In the beggining of 2019 it was estimated that around 132 million people would need humanitarian assistance and in fact, throughout the year, we witnessed aproximatly 70 million people (higher number than during World War II) being forced to leave their homes, to reshape their meaning of life, managing concerns, hurts and forgiveness, reinventing themselves with (or without) tolerance, trying to assimilate experiences with no dignity – as rape, hunger, deprivation of love, food or protection – and yet another year has passed and mental health has not been a priority in humanitarian assistance programs.
It was urgent to reflect on how to break these cycles and this happened last week at the International Summit on Mental Health and Psychosocial Support taking place in the Netherlands from 7 to 10 October, where I attended with association “beHuman”.

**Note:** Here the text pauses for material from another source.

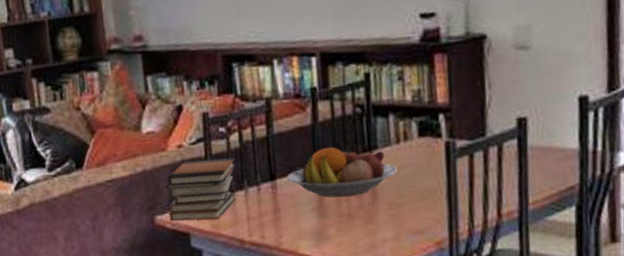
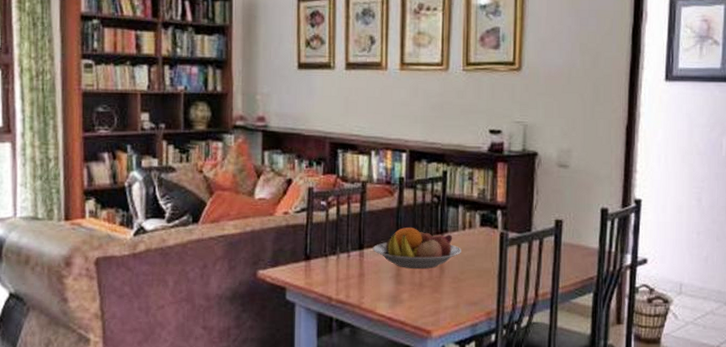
book stack: present [166,158,236,221] -> none [269,226,332,278]

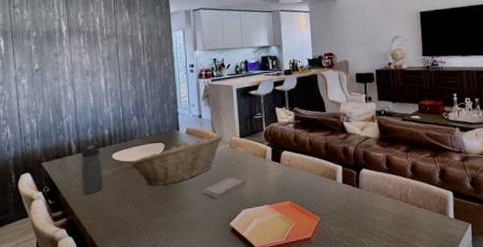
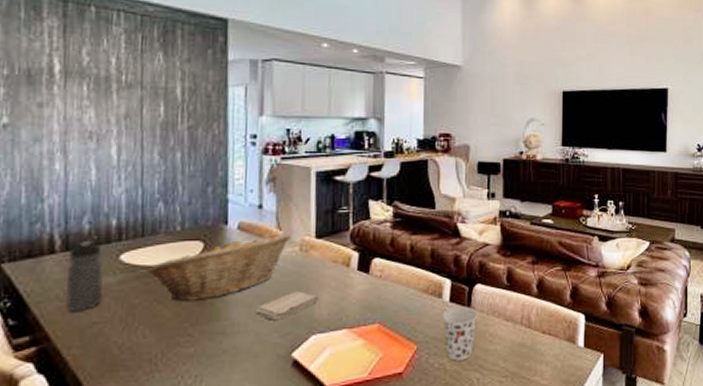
cup: none [337,186,366,229] -> present [442,306,478,361]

One of Minister Sigrid Kaag’s aims at this summit was undoubtedly to bring together stories from the field, such as John, another humanitarian worker suffering from “compassion fatigue”, Hussein, who remains aggressive in the displaced Lebanese camp or Asma who is another child, a daughter of rape by an ISIS member and therefore abandoned in the tent of hundreds of orphans in Iraq; The expertise and research of Humanitarian Agencies such as UN, WHO, IOM or OECD, policy makers from Lebanon, Uganda, Sweden and Switzerland, United Kingdom, India and many others have come to an agreement to create a basic Mental Health package to be integrated into humanitarian interventions supporting current suffering and supporting future generations to be healthier, less traumatized
Looking closely, mental health is one of the biggest public, social and economic health crises today, more than 300 million people worldwide with depression or the 800,000 people dying of suicide each year (the second leading cause of death ages 15-29 worldwide) numbers that speak for themselves and impact the societies in which we live. An emotionally ill society is a dehumanized, intolerant, insecure, angry, and very selfish society. Portugal, for example, is one of the countries with the highest rate of depression and antidepressant use in Europe.
Mental health is a basic human right, such as food, water or shelter, and it is urgent to be integrated into crisis interventions (and not only).
For a more humane world, this year Minister Kaag and her team have been able to engage experts, research and knowledge and policy makers to create and implement the basic mental health program in the 4 corners of the world.
With a basic and essential package of mental health and psycho-social action, there is a budget, a plan of activities and intervention in various sectors, so that we can once again believe that it is possible to interrupt the crazy world we live in and have healthier societies with hope and flexibility, tolerance and compassion, generosity, more love and a sense of purpose not only for survivors, but for humanitarian teams and their families, governments, their societies and future generations. For the year, it will be the French government to host the same group of agents and make the state of play.